══ PAGE ══

Harvard and MIT founded edX , a major online education provider in the United States. It offers university level courses in a variety of fields to a global student base, with some courses available for free. Over the course of this time with over 3000 courses and over 1.4 million certifications granted to students, Harvard and MIT have played an instrumental role in the development of a thriving market for college-level content. From the kaggle dataset provided to us for this Hackathon challenge we decided to infer a few details about this huge domain and come up with visualizations that will better showcase the content of the dataset. We also did work with quite a few new libraries like zoo which intends to perform calculations containing time series of numeric vectors, matrices and factors and Highcharter in R which is a very flexible and customizable charting library.
The visualizations presented in the below report consists of a blend of charts and plots while using various columns like gender, course subject, launch date of the course , audited courses from the dataset. The first section deals with the course subjects offered by Harvard and MIT and the count of %Audited according to institution and Course Subjects. It also includes the count of %Audited according to Institution and Course subjects. The second section deals with interpreting Course Subjects on various factors. We have used box plots, heat maps,and highcharts for showing this trend. The third section deals with the count of participants(Course content accessed), we have visualized the former according to course, year and students who accessed 50% course. Other than this, we have also visualized the density of gender ratio in a particular course.

═══
══ DATASET EXCERPTS ══

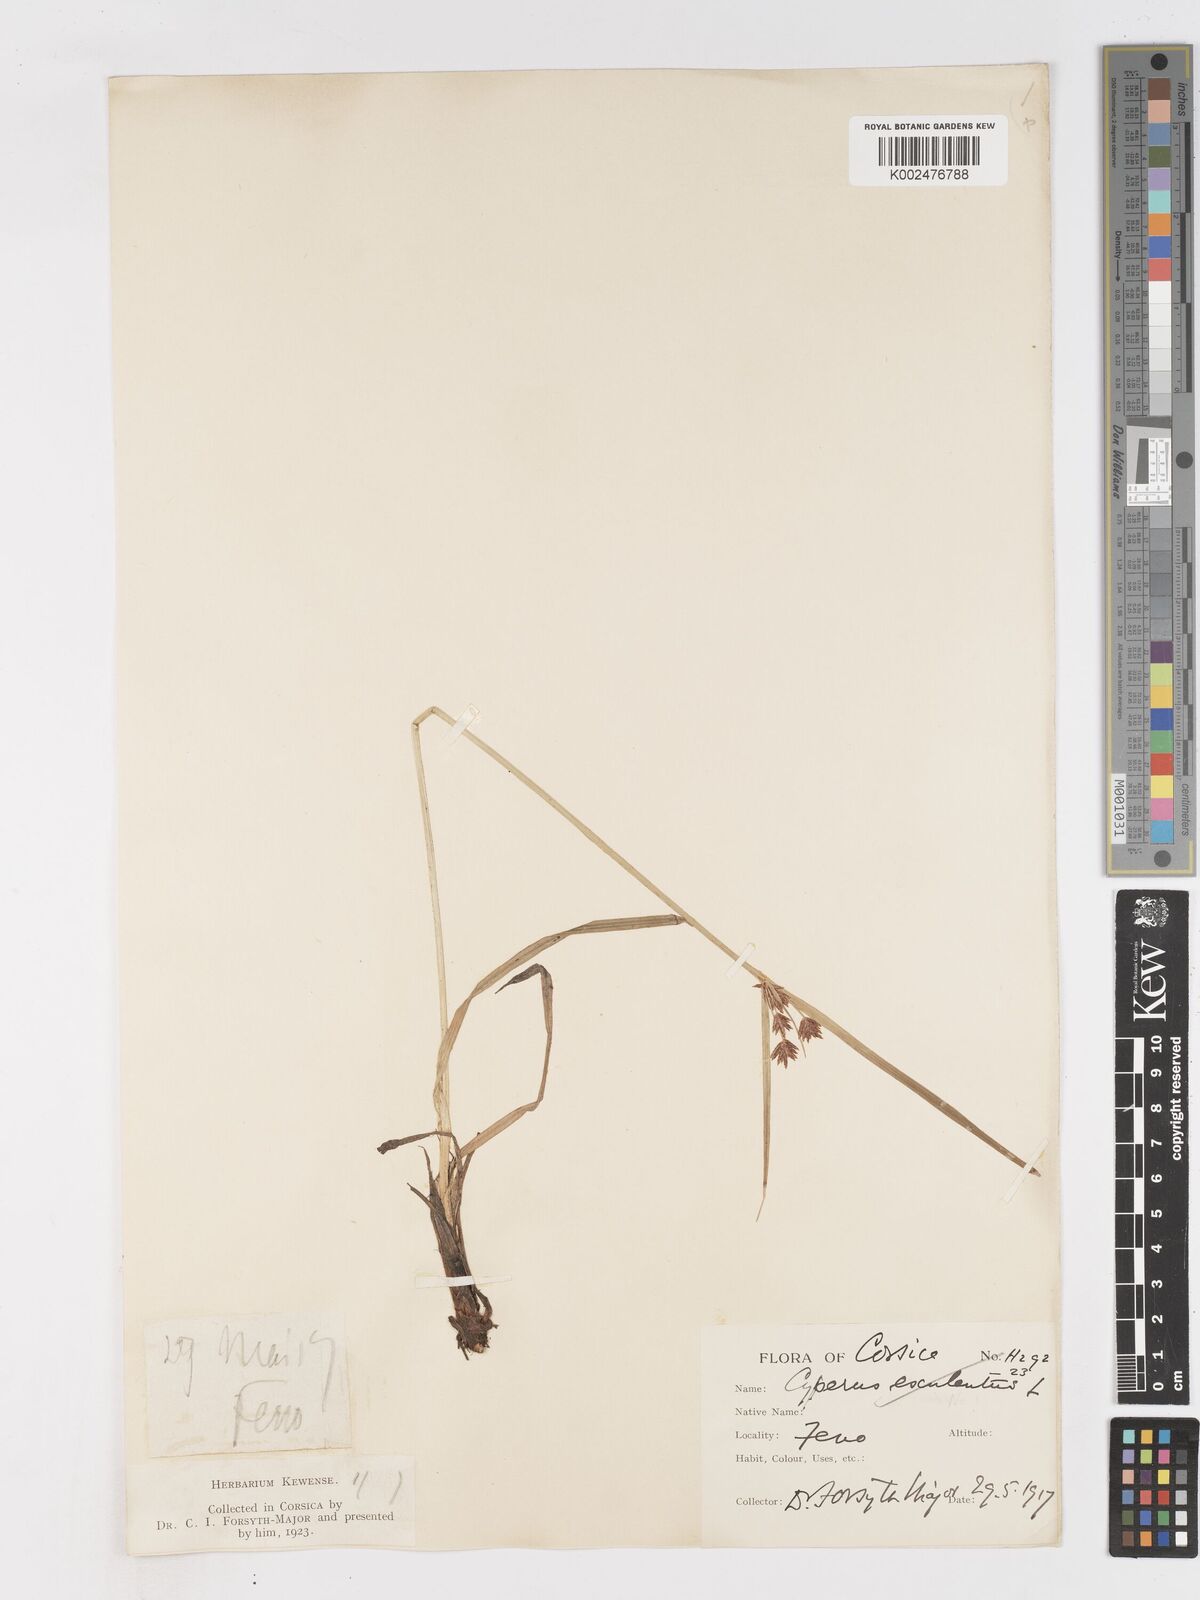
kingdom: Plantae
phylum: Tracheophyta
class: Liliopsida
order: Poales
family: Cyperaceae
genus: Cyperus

═══
══ DATASET EXCERPTS ══

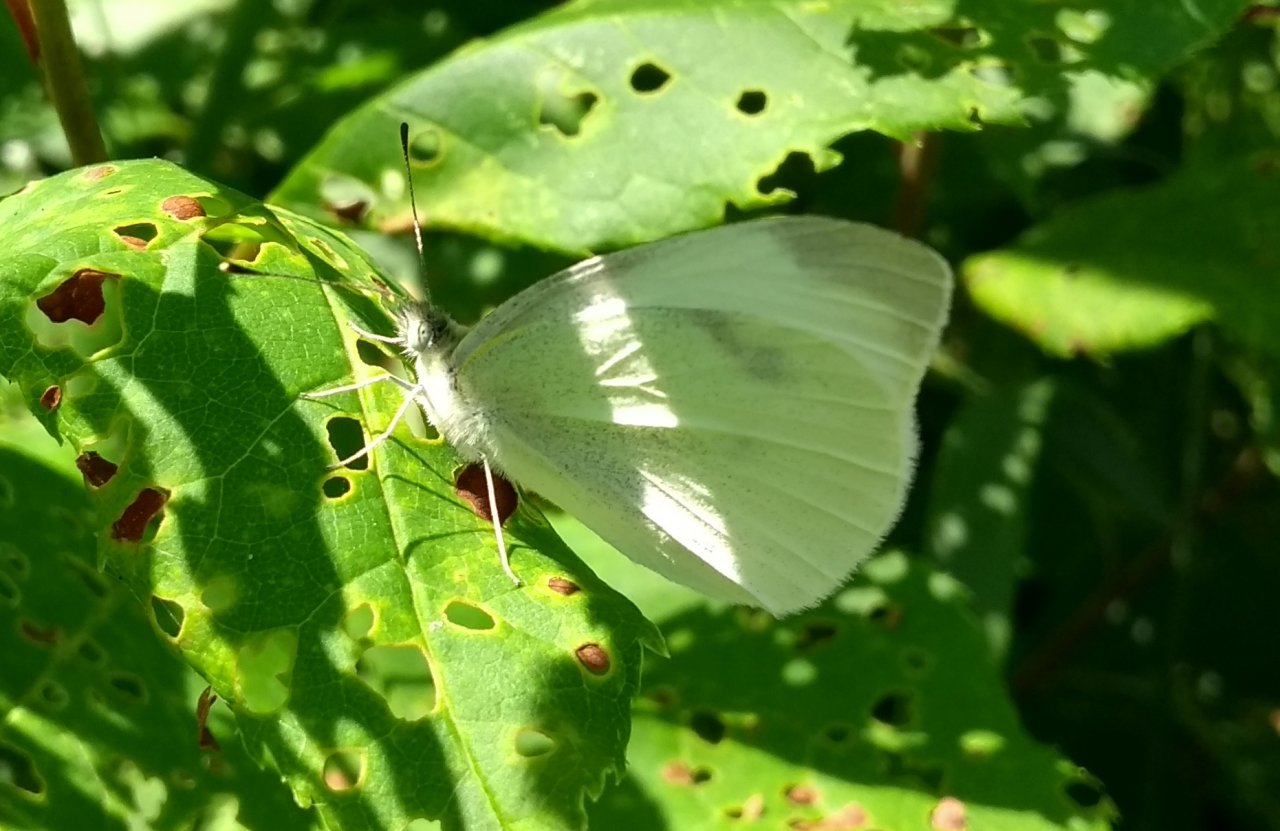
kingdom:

═══

== PROBLEMS ==
A) Answer these about the edX page, one line each:
(i) How many courses does it say edX has offered?
(ii) What is the zoo library meant to calculate?
(iii) Which kinds of charts does it list for the second section?
B) Go on with the edX page from its final sentence, in the same voice.

== TASK ANSWERS ==
A)
(i) Over 3000 courses.
(ii) Calculations containing time series of numeric vectors, matrices and factors.
(iii) Box plots, heat maps, and highcharts.

B)
The two highcharts here show the number of courses offered by MIT and Harvard respectively and under which category. We can see that MIT offers almost 50% of courses that fall just under Science, Technology, Engineering and Mathematics and minimal courses under Humanities,History,Design,Religion and Education. On the other hand offers, Harvard offers mostly Humanities,History,Design,Religion and Education course.
The first stacked bar plot shows the courses offered by MIT have higher courses approved for auditing.Similarly, in the next bar plot we can see the different course subjects and the percentage of each of these that are audited. Science, Technology, Engineering and Mathematics are the most audited courses. This depicts that Students are more inclined towards Science and Technology courses. These Institutions should encourage students to study other courses too.
We have used box plots to answer these questions. The first box plot shows that Computer science courses are the highest certified courses and Science , Technology , Engineering and Mathematics is one of the least. The next box plot answers the percentage of the courses posted on the forum that shows Humanities, History, Design,Religion and education are the highest among the rest. The next plot shows the total course hours of each of the course subjects, and we can observe here that Computer Science is a clear winner. And finally the last box plot summarizes the Median hours of Certification required for all the course subjects and while Science, Technology, Engineering and mathematics and Computer science are quite close in their results, however STEM courses require close to 50 hours more.
Through the heat map used to analyze the trend of each of the course subject we can understand the number of course hours offered by them through 2012 to 2016. We can observe that Subject courses have had a range of close to 200-400 course hours. Another couple of keen observations is that Humanities , History , Design , Religion and Education did not have any course hours released in the year of 2012 also in the same year Government, Health and Social Science had the highest number of course hours released leading up to > 800.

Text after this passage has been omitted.